Еще не сняв пальто, берета и кашне, историк смотрит удивленными глазами на маленькое любимое «орудие производства», которое кто-то испортил. Мысли его рассыпались, словно стая испуганных воробьев. Кто был в его комнате, кому понадобилось здесь писать? Кто бросил ручку на пол, отчего она вонзилась острием в ковер? Быть может, кто-то и прежде тайком писал его ручкой? Быть может, гостиница уже не та? Быть может, это следствие происков, направленных против эмигрантов? Надо ли известить мсье Грио, потребовать возмещения убытков, выселить виновника?
Но прежде всего, друг мой, овладей собой, своим волнением. Забудь о случившемся, приведи в порядок свои чувства, возьмись за работу.

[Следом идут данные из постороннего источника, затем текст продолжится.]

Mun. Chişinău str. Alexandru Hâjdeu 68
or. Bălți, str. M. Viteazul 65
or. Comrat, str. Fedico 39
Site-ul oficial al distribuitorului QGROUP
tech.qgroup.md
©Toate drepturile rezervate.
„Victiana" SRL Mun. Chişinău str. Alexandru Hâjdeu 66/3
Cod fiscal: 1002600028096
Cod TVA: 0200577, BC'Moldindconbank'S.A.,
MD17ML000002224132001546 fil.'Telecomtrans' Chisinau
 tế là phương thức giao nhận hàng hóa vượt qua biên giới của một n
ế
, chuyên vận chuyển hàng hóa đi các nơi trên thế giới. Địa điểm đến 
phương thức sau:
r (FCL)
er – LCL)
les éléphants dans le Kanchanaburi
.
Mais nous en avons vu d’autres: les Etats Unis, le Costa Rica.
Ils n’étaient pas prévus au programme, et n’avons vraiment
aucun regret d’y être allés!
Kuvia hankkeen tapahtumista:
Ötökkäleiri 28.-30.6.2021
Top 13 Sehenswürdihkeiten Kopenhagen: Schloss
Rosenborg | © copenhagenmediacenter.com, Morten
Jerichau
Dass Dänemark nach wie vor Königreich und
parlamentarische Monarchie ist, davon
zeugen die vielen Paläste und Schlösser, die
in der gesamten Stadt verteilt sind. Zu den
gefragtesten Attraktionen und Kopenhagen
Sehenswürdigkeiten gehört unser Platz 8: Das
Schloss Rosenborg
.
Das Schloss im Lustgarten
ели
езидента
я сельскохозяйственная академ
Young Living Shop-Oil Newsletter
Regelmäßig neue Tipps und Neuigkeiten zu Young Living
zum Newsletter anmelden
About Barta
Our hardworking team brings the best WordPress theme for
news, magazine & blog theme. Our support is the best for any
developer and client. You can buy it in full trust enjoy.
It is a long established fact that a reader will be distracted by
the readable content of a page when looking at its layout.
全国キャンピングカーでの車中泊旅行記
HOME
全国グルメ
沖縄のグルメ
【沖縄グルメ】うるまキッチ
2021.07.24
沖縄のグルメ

В случае нужды можно и карандашом записать важные для тебя мысли. Соблюдать душевное равновесие — вопрос гордости для интеллигентного человека; он умеет сам справляться со своими затруднениями в отличие от обывателя, который немедленно бросается за помощью к полиции. Раздевайся, забудь — я так хочу — об этом эпизоде, пока не придет пора заняться им. Пусть эта ручка, последний дар друзей, которых ты вынужден был покинуть в Риме, приросла к твоему сердцу; пусть расход на ремонт поколеблет твой строго ограниченный и чувствительный бюджет, — теперь ты должен думать о косяках сельди, о времени метания икры, о морских течениях, о команде весельных судов, отличающихся высоко поднятым носом — грубо сделанной головой змеи со злыми глазами и двойным рядом оскаленных зубов, викинги называли ее морским драконом.